ASPIRATION PNEUMONIA - TREATMENT WITH PULMONARY VASODILATORS

  • 1 January 1983
    • journal article
    • research article
    • Vol. 94  (1) , 95-99
Abstract
Experimental aspiration pneumonia induced in the isolated perfused ventilated canine pulmonary lobe by the intrabronchial instillation of HCl is characterized by pulmonary edema, intrapulmonary shunting and loss of lung compliance. Pulmonary artery pressure also increases. In an attempt to modify the injury response, the increase in pulmonary artery pressure in the isolated lobe model was restricted by administering vasodilator drugs. In control lobes perfused for 4 h there was minimal weight gain (14 g), pulmonary artery pressure remained stable (13 mm Hg) and intrapulmonary shunting did not occur. Following intrabronchial instillation of 0.2 ml of 0.1 N HCl/g of lobe wt, lobe wt tripled (183 g), pulmonary artery pressure (20 mm Hg) was significantly increased and significant intrapulmonary shunting (32%) developed.

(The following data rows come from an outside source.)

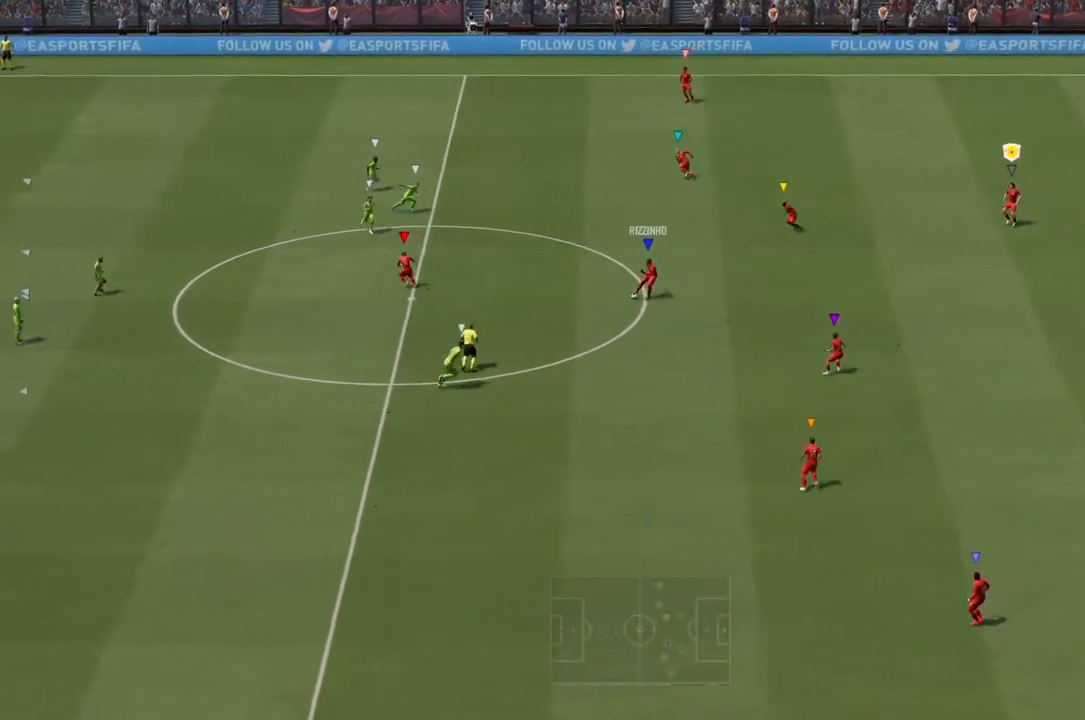
{"buttons": ["L2"], "left_stick": "center", "right_stick": "center", "events": [[300, "left_stick", "center"]]}
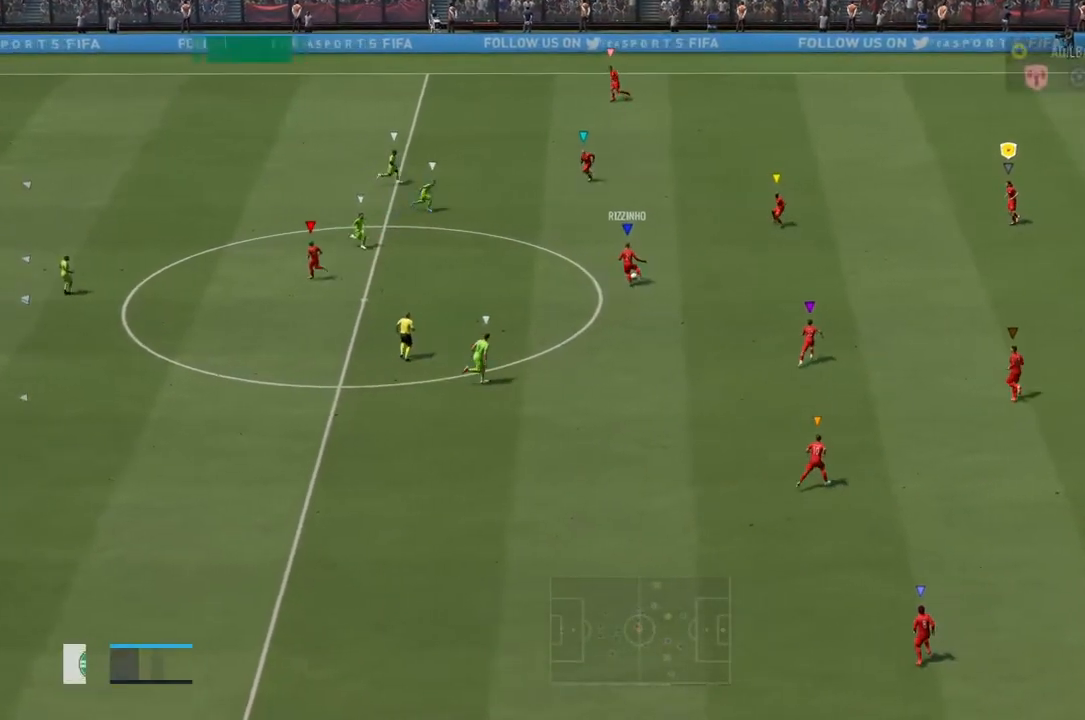
{"buttons": ["L2"], "left_stick": "center", "right_stick": "center", "events": [[133, "left_stick", "up-left"], [500, "left_stick", "center"]]}
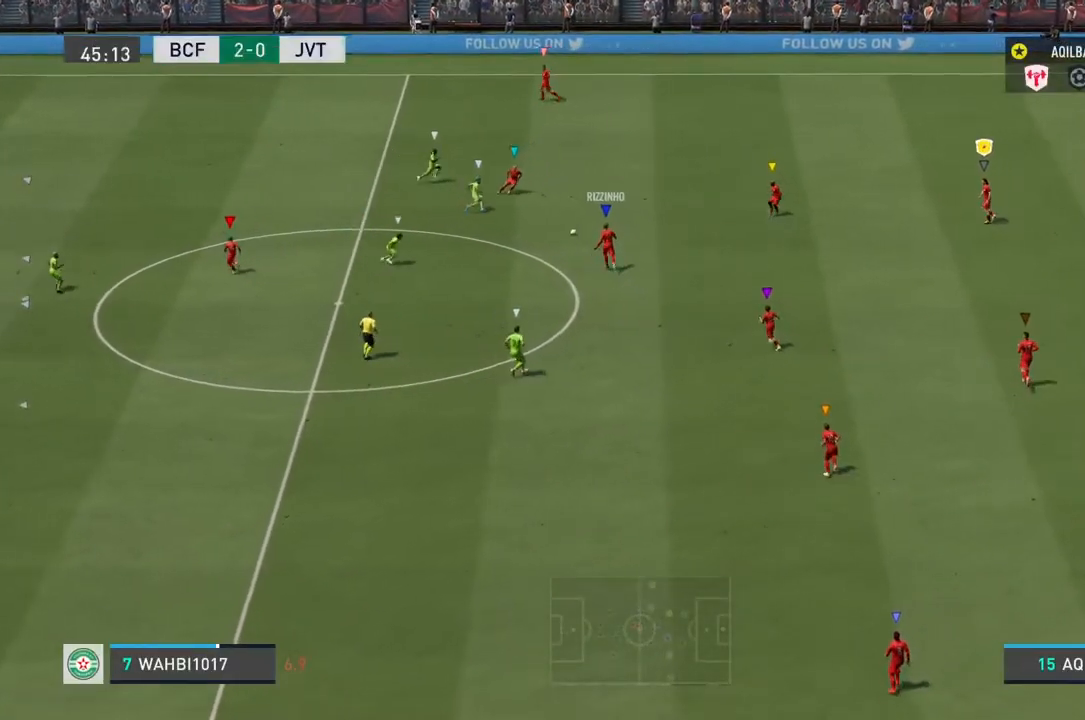
{"buttons": ["L2"], "left_stick": "up-right", "right_stick": "center", "events": [[383, "left_stick", "up-right"]]}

When sodium nitroprusside (2 .mu.g/min per kg of dog body wt) was infused into the pulmomary artery 3 min after HCl instillation, the pulmonary artery pressure was significantly reduced (13 mm Hg) compared to that in untreated acid lobes. This was accompanied by a significant reduction in mean weight gain (100 g) and intrapulmonary shunting (15%) compared to untreated acid lobes. When isoproterenol (0.04 .mu.g/min per kg dog body wt) was infused into the pulmonary artery following acid instillation, the pulmonary artery pressure (12.5 mm Hg) was significantly reduced compared to that in untreated acid lobes. This was accompanied by a significant reduction in weight gain (60 g) and intrapulmonary shunting (6%) compared to untreated acid lobes. The increase in the pulmonary artery pressure following acid injury can evidently be lowered pharmacologically and a significant decrease in injury response follows. The magnitude of the injury response is apparently in part a function of pulmonary artery pressure.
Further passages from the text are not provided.